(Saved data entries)
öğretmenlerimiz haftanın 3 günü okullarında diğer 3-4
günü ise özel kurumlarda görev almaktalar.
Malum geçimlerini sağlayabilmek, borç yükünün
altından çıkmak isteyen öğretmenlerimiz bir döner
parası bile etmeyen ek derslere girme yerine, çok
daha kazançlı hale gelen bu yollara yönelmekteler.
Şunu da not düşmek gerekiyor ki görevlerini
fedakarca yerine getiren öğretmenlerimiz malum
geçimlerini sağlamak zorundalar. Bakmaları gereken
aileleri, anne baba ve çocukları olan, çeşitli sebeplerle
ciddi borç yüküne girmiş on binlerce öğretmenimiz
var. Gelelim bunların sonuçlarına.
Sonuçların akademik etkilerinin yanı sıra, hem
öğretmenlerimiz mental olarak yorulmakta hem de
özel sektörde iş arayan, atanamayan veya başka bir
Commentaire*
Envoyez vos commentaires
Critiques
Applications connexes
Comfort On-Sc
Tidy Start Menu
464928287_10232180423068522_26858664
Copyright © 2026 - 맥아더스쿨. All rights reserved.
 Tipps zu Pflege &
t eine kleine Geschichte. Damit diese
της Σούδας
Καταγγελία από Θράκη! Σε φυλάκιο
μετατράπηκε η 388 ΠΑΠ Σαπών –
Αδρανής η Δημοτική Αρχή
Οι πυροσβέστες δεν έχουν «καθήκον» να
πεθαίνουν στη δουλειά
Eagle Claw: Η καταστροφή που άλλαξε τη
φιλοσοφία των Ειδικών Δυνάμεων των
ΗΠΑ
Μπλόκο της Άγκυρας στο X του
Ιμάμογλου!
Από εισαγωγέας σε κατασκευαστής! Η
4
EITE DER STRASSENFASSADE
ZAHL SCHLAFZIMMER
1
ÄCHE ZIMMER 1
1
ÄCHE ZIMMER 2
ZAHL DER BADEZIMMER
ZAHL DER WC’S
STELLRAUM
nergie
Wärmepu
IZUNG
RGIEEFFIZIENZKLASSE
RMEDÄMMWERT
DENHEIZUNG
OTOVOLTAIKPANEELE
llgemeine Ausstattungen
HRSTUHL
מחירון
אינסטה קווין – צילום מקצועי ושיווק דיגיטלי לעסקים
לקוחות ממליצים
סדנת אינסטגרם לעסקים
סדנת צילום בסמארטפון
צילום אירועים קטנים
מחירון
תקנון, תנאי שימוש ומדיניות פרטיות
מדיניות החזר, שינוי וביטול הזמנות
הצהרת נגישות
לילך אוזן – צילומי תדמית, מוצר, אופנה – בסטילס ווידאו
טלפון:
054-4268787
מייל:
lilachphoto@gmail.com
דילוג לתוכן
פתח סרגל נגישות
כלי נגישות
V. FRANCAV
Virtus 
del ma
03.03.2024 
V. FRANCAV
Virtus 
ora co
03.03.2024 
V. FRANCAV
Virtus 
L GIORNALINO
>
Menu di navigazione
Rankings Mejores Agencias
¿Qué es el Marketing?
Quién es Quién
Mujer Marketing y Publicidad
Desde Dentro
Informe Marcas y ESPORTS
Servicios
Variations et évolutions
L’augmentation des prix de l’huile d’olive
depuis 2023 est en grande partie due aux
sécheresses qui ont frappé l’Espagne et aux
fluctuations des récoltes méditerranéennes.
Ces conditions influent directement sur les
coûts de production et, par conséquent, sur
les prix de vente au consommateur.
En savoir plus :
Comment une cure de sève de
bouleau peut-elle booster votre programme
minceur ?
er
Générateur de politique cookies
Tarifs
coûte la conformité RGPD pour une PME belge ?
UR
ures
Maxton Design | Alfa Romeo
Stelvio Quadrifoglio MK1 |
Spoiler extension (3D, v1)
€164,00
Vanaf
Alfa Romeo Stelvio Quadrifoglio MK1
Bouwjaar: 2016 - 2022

§ **Written task**
Repeat each line of the data above, exactly as it appears, from the first through the line that contains "Eagle Claw: Η καταστροφή που άλλαξε τη".

§ **Response area**
öğretmenlerimiz haftanın 3 günü okullarında diğer 3-4
günü ise özel kurumlarda görev almaktalar.
Malum geçimlerini sağlayabilmek, borç yükünün
altından çıkmak isteyen öğretmenlerimiz bir döner
parası bile etmeyen ek derslere girme yerine, çok
daha kazançlı hale gelen bu yollara yönelmekteler.
Şunu da not düşmek gerekiyor ki görevlerini
fedakarca yerine getiren öğretmenlerimiz malum
geçimlerini sağlamak zorundalar. Bakmaları gereken
aileleri, anne baba ve çocukları olan, çeşitli sebeplerle
ciddi borç yüküne girmiş on binlerce öğretmenimiz
var. Gelelim bunların sonuçlarına.
Sonuçların akademik etkilerinin yanı sıra, hem
öğretmenlerimiz mental olarak yorulmakta hem de
özel sektörde iş arayan, atanamayan veya başka bir
Commentaire*
Envoyez vos commentaires
Critiques
Applications connexes
Comfort On-Sc
Tidy Start Menu
464928287_10232180423068522_26858664
Copyright © 2026 - 맥아더스쿨. All rights reserved.
 Tipps zu Pflege &
t eine kleine Geschichte. Damit diese
της Σούδας
Καταγγελία από Θράκη! Σε φυλάκιο
μετατράπηκε η 388 ΠΑΠ Σαπών –
Αδρανής η Δημοτική Αρχή
Οι πυροσβέστες δεν έχουν «καθήκον» να
πεθαίνουν στη δουλειά
Eagle Claw: Η καταστροφή που άλλαξε τη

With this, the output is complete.